▶ _Problem details_: Search the listing below for "автомобиля". Copy each matching line.
BEGIN Task data
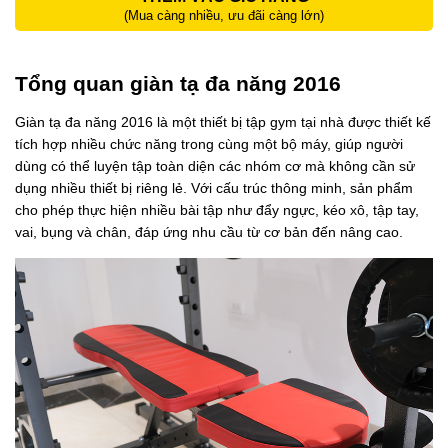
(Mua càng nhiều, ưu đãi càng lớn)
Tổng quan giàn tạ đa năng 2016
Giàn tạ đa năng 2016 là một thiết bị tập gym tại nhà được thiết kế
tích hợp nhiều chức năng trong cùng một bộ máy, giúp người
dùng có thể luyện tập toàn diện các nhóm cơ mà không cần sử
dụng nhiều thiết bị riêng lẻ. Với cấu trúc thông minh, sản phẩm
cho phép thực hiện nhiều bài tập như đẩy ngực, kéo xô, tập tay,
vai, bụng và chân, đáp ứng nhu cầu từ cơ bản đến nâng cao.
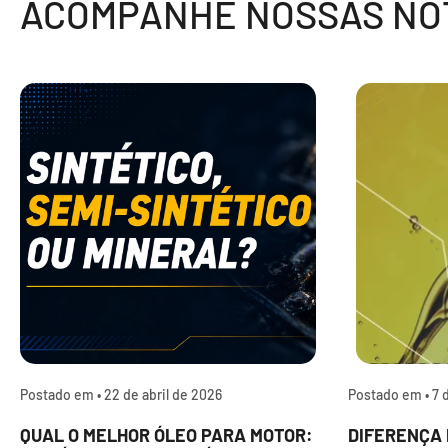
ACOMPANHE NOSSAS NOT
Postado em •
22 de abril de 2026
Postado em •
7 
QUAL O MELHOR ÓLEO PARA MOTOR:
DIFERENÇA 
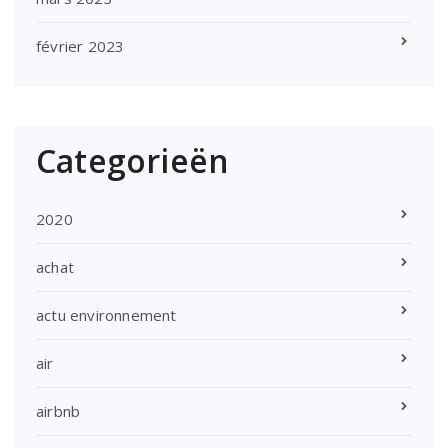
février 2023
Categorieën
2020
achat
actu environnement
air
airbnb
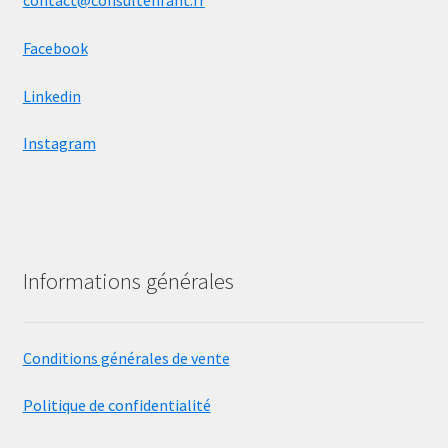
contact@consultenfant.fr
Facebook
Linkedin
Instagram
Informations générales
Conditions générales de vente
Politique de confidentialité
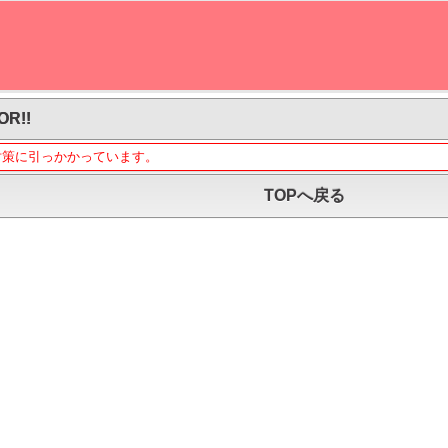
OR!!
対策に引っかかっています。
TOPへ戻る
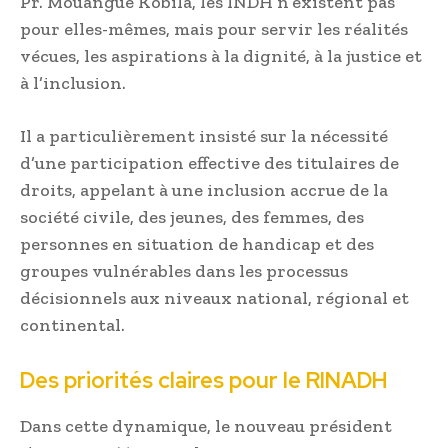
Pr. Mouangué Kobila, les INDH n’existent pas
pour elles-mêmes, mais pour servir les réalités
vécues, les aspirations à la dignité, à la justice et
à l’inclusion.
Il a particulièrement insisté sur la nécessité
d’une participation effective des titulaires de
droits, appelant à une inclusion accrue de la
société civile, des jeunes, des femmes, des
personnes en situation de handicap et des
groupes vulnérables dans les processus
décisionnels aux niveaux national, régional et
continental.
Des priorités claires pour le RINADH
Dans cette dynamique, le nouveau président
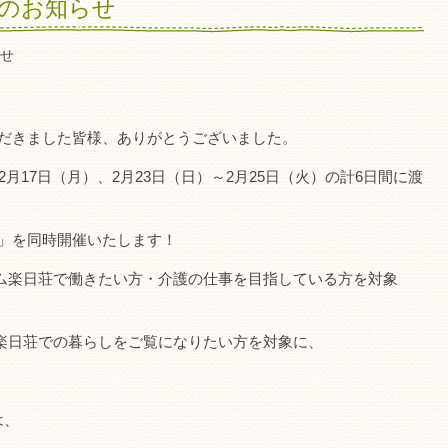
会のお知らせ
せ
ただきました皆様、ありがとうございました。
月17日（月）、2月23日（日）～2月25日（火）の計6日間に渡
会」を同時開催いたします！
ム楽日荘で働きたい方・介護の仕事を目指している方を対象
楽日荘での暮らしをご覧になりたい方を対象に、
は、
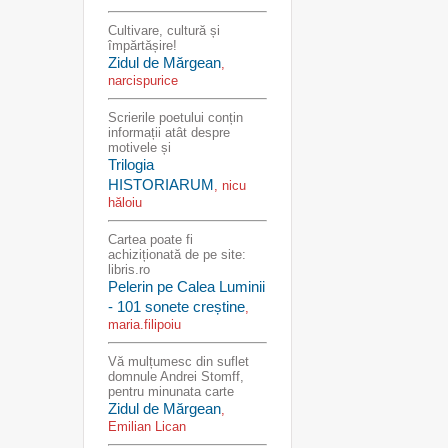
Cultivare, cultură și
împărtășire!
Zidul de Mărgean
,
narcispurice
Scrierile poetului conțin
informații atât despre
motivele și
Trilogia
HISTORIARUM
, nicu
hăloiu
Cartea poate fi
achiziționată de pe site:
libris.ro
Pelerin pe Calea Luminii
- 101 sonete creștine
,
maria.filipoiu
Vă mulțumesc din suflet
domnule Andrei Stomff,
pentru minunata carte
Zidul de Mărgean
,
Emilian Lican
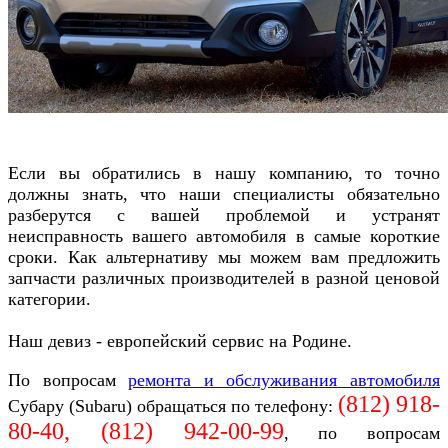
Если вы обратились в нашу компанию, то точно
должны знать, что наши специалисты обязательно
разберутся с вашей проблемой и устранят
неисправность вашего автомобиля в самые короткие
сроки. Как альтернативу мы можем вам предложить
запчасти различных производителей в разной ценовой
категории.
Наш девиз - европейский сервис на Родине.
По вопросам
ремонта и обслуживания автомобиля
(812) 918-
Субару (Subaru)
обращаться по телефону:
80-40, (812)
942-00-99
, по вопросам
END Task data
▶ _Exercise answer_:
неисправность вашего автомобиля в самые короткие
ремонта и обслуживания автомобиля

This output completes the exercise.